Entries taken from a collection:
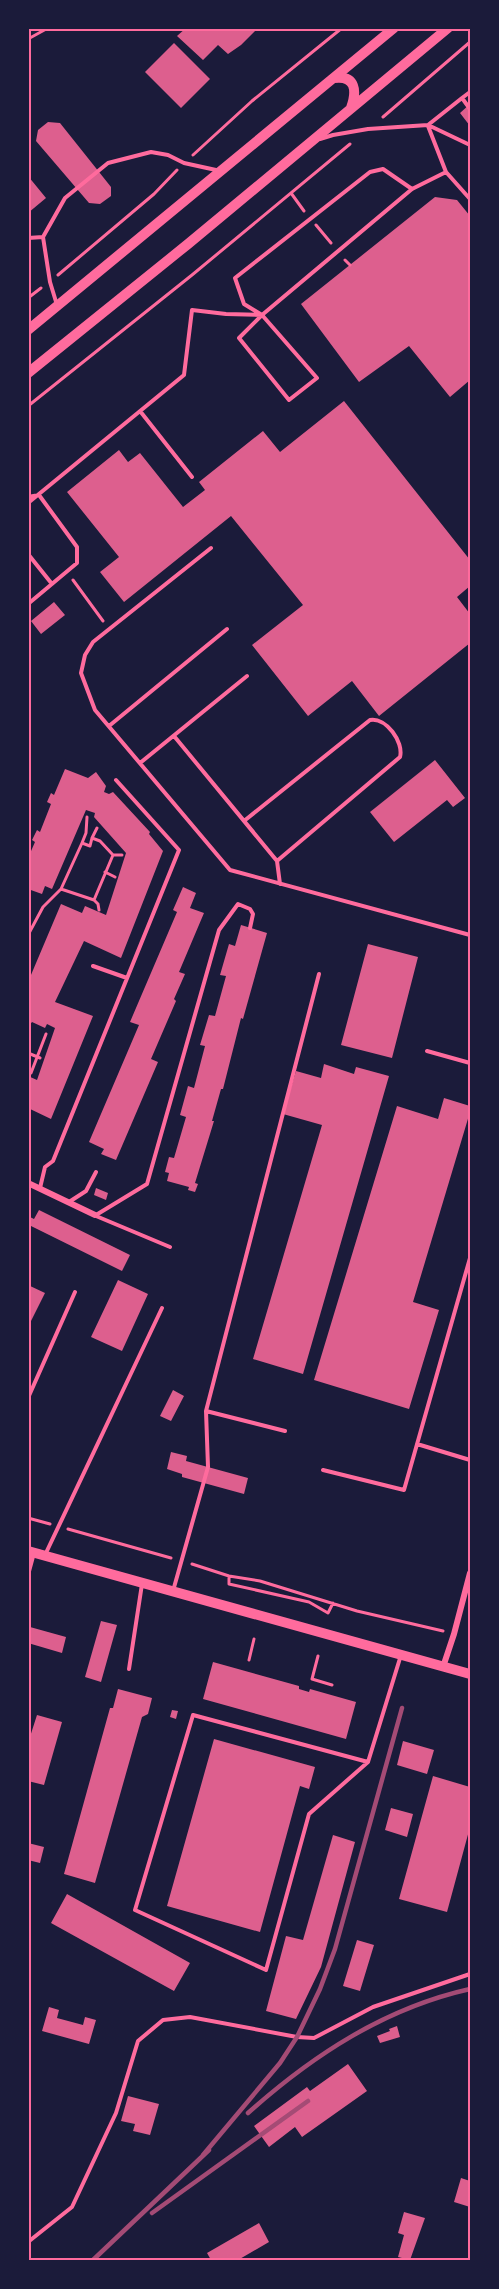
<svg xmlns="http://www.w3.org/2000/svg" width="499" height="2289" font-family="Merriweather,serif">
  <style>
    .building { fill: #dd5f8e }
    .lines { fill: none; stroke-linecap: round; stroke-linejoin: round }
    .path { stroke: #ff6b9d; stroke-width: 3 }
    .service { stroke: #ff6b9d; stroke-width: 4 }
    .minor { stroke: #ff6b9d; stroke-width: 6 }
    .tertiary { stroke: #ff6b9d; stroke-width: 10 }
    .secondary { stroke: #ff6b9d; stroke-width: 10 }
    .rail { stroke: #a44b75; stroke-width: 4.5 }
    .neatline { fill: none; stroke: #ff6b9d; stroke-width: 2 }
  </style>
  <rect width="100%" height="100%" fill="#1b1b3a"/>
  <path class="building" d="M186 28H258L241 45 228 54 218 45 203 60 177 36Z
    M174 43 210 79 181 108 145 72Z
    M470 104V126L460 113Z
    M48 122 60 123 111 187V196L100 204 89 203 36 141 38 130Z
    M28 176 46 198 28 213Z
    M435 197 457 200 470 216V380L450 397 409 346 359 382 301 304Z
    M344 401 470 560V586L457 597 470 614V643L379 716 352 681 308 716 252 645 303 605 231 516 124 602 100 572 119 557 67 492 119 450 128 462 140 453 183 507 205 490 199 482 263 431 280 452Z
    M54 602 65 615 41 634 31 621Z
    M435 760 465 798 453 807 447 800 394 842 370 812Z
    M65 769 88 778 96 772 106 786 104 792 109 794 113 792 150 832 149 834 163 851 121 958 84 941 55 1002 93 1016 51 1119 28 1108V1076L37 1080 55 1028 47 1024 45 1028 32 1022 28 1027V982L61 904 82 913 85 906 106 915 126 853 94 817 95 813 86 810 52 889 45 886 42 894 28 889V858L35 842 32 840 37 830 40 832 51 804 47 802 51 793 54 795Z
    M183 887 196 893 190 908 204 913 179 972 185 974 174 999 176 1001 151 1059 158 1062 116 1160 101 1154 104 1149 89 1142 139 1025 130 1022 177 912 173 910Z
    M241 925 267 933 243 1019 241 1018 223 1089H221L212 1121H214L195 1183 198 1184 195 1192 188 1190 189 1187 167 1181 169 1173 165 1172 169 1157 174 1158 186 1117 180 1115 188 1086 194 1088 205 1046 200 1045 209 1015 215 1016 226 976 220 975 229 944 235 946Z
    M368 944 418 957 392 1058 341 1045Z
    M324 1064 354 1074 356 1067 389 1076 303 1374 253 1359 322 1125 283 1114 296 1071 321 1078Z
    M444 1098 470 1106V1112L413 1302 439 1310 409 1409 314 1380 397 1106 438 1119Z
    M96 1188 108 1193 106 1200 94 1195Z
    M39 1210 130 1255 122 1271 31 1226 28 1231V1216L34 1219Z
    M118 1280 148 1294 122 1351 91 1337Z
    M28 1285 45 1293 28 1327Z
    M173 1390 184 1396 171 1421 160 1416Z
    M171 1452 187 1456 186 1461 248 1478 244 1494 182 1477V1474L167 1469Z
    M101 1621 117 1625 101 1682 85 1677Z
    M30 1627 66 1637 62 1653 28 1643Z
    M213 1662 299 1686V1689L309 1692 310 1689 356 1702 346 1739 203 1699Z
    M118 1689 152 1698 148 1714 142 1717 95 1883 64 1874 110 1708H113Z
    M172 1710 178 1711 176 1719 170 1717Z
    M37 1715 62 1722 44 1785 28 1781V1743Z
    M214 1739 315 1767 309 1789 300 1786 260 1932 167 1906Z
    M403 1741 434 1750 427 1774 397 1765Z
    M433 1776 470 1787V1827L447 1912 399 1899Z
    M391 1808 413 1814 407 1837 385 1830Z
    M333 1835 355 1842 321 1967 296 2019 266 2011 286 1936 303 1940Z
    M28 1843 44 1847 40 1863 28 1860Z
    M67 1894 190 1963 174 1991 51 1923Z
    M357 1940 374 1945 360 1991 343 1986Z
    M49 2007 59 2010 57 2018 83 2025 85 2017 96 2020 89 2044 42 2031Z
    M397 2026 400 2037 380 2043 377 2036 390 2031 389 2029Z
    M348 2064 367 2091 302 2137 295 2127 269 2147 254 2126 307 2087 310 2091Z
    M128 2096 159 2104 150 2135 133 2131 135 2124 121 2121Z
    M461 2178 470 2181V2207L454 2202Z
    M404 2212 425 2218 410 2260 398 2257 404 2235 398 2233Z
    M259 2223 269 2242 238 2260H211L207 2253Z"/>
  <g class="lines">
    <path class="path" d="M28 39 48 28
      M383 117 470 42
      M193 155 252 101 342 28
      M291 193 304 211
      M316 225 331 243
      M345 260 350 265
      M58 275 154 194 177 170
      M28 298 41 288
      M28 406 192 275 350 144
      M73 580 103 621
      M92 838 97 828
      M82 843 86 833 87 817
      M113 855H122
      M105 872 115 877
      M94 900 98 904 99 910
      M28 935 43 907 61 889 82 843 90 846 92 838 100 841 113 855 94 900 61 889
      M28 1053 40 1058
      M31 1073 46 1034
      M28 1518 50 1524
      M68 1529 171 1558
      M192 1564 229 1576 260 1581 357 1611 443 1631
      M229 1576V1584L309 1602 328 1613 333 1603
      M318 1656 312 1679 332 1685
      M249 1660 254 1639"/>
    <path class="service" d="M462 98 470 92
      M428 125 462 98 470 109
      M428 126 446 172
      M320 139 333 135 368 129 428 125 470 145
      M412 189 383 169 370 172 235 278 244 304 262 315 412 189 446 172 470 199
      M28 238 43 237
      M57 305 50 282 43 237 65 198 108 163 151 152 168 155 184 163 216 170
      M140 411 192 477
      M28 497 39 495 77 547V563L28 604
      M28 503 184 375 192 310 226 314 262 315 317 378 289 400 239 338 262 315
      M211 548 93 642 85 655 81 673 95 710 230 870 470 935
      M28 554 52 584
      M109 726 227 629
      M174 736 277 861 280 884
      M140 763 247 676
      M244 821 370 720C386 717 404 742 400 757L277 861
      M93 966 127 978
      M427 1051 470 1063
      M40 1188 45 1167 53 1161 179 850 116 780
      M69 1202 86 1191 96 1172
      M96 1215 147 1184 219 930 238 904 250 909 253 914 250 928
      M96 1216 170 1247
      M28 1398 75 1292
      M206 1411 285 1431
      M417 1444 470 1460
      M323 1470 404 1490 470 1258
      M45 1555 162 1308
      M28 1575 34 1553
      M173 1591 208 1467 206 1411 319 974
      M129 1669 142 1584
      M368 1762 309 1814 266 1970 135 1910 193 1715 368 1762 401 1655
      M28 2242 72 2207 116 2113 138 2041 163 2020 190 2017 297 2037 314 2038 373 2007 470 1974"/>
    <path class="minor" d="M28 1183 95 1215
      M443 1667 454 1634 470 1573"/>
    <path class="tertiary" d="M28 1551 470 1674"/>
    <path class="secondary" d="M334 78C356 75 357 91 351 108
      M28 330 394 28
      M28 373 188 244 448 28"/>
    <path class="rail" d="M248 2113C313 2055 385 2008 470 1989
      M203 2155 280 2063 297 2037 320 1989 335 1949 402 1708
      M152 2213 308 2101
      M93 2260 209 2150"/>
  </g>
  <rect width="499" height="2289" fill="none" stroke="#1b1b3a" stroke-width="60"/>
  <rect x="30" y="30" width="439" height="2229" class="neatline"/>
</svg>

▸ WHAT YOU ARE ASKED TO DO
Out of the data above, return each line where the word "lines" can be found.

▸ SOLUTION TO THE PROBLEM
    .lines { fill: none; stroke-linecap: round; stroke-linejoin: round }
  <g class="lines">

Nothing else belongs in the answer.